RE-POST: THE HISTORY OF THE VIBRATOR (SEPTEMBER 2023)
Sex toys are far from new. Archaeologists identified a Paleolithic stone phallus that was from 28,000 BC! What else was there to do but hunt, gather, and be horny, right? There were dildos in Ancient Egypt and Ancient Greece. In fact, Greeks had at least eight different words to refer to dildos. In Ancient India, there were sex dolls and strap-ons. Butt plugs in Ancient China.
But during Medieval times, the Catholic church branded sex toys as “instruments of diabolical operation,” and female masturbation was the “most horrible sin.” Sex toys didn’t disappear, though future iterations were more discreet. So it makes sense that the first vibrators had a “medical” purpose.
The Invention
The electric vibrator was invented in the late 19th century as a medical instrument to treat various ailments in men and women. The first patented vibrator was invented by Dr. Joseph Mortimer Granville, an English physician, who used the device for male aches and pains. In fact, he was really adamant that it should never be used on women, stating in his book, “I have avoided, and shall continue to avoid the treatment of women by percussion, simply because I do not wish to be hoodwinked, and help to mislead others, by the vagaries of the hysterical state.” He sounds as fun as a bloody hemorrhoid.
Cure for Hysteria?
What makes the quote from Granville interesting is that some historians hypothesized that the original vibrators were invented to treat hysteria. As I wrote about in last week’s newsletter, from Ancient Greece until the early 1900s any combination of symptoms could get a woman diagnosed with hysteria, including but not limited to anxiety, irritability, nervousness, having sexual thoughts, and vaginal lubrication.
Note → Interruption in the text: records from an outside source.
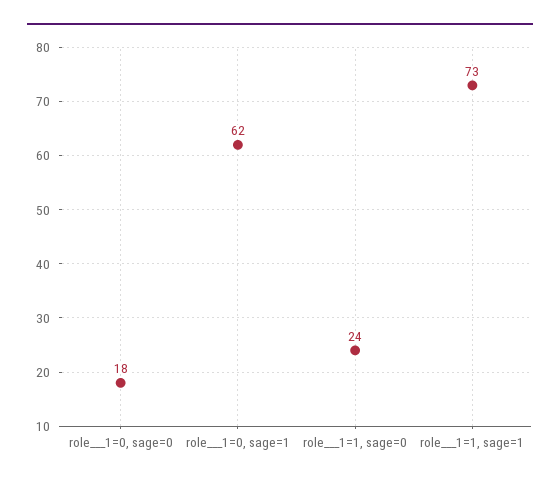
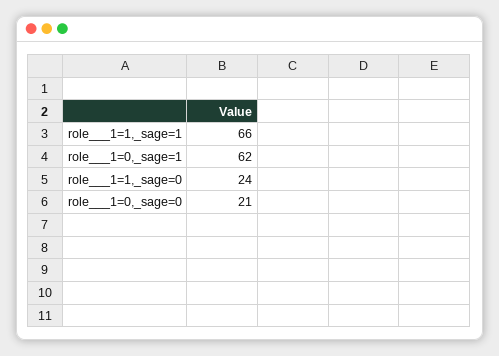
  {
-   "role___1=0, sage=0": 18,
+   "role___1=0, sage=0": 21,
    "role___1=0, sage=1": 62,
    "role___1=1, sage=0": 24,
-   "role___1=1, sage=1": 73
+   "role___1=1, sage=1": 66
  }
The cure for hysteria was a doctor or midwife manually massaging the pelvis, providing paroxysms. The definition of paroxysm is any sudden, uncontrollable outburst; a fit of emotion or action. In other words, an orgasm. Historians debate how often doctors actually used vibrators to treat hysteria, but it certainly made pelvic massages more convenient!
Early Models & Marketing
Vibrators were marketed for home use starting in the early 1900s. At that point, there was no doubt that women were using them on themselves. The electric vibrator wasn’t the only style bringing women to orgasm. There were steam powered, foot pedal, and a terrifying hand cranked model that looked like an egg beater, called Dr. Macaura's Pulsocon Blood Circulator.
in 1902, Hamilton Beach (yes, the company that made your stand mixer) patented the first electric vibrator that patients could take home. Vibrators were marketed in magazines, just like other electrical household goods, for their supposed health and beauty benefits. In fact, they were the fifth electrified household item after the sewing machine, the fan, the teakettle and the toaster!
Here’s what some vintage vibrators looked like:
In the 1920s/30s, vibrators appeared in pornographic movies, so it became difficult for manufacturers to advertise them as though they were massagers for other body parts. In 1952, the American Medical Association officially declared that hysteria wasn’t a real ailment. Vibrators couldn’t hide from their true purpose any longer!
1960s-present
In the 1960s, women began to talk more about their own pleasure. Sex educators like Betty Dodson began teaching about masturbation using vibrators, popularizing the now ubiquitous magic wand in the process. Now, there are vibrators in all sizes and shapes that can be purchased discreetly online or worn as necklaces, whatever your preference. No longer as taboo as they once were, vibrators are being marketed as self care by sex experts and celebrities. So, bring the good vibes everywhere you go with a modern toy that doesn’t look like a medieval torture device…unless that’s your kink, of course.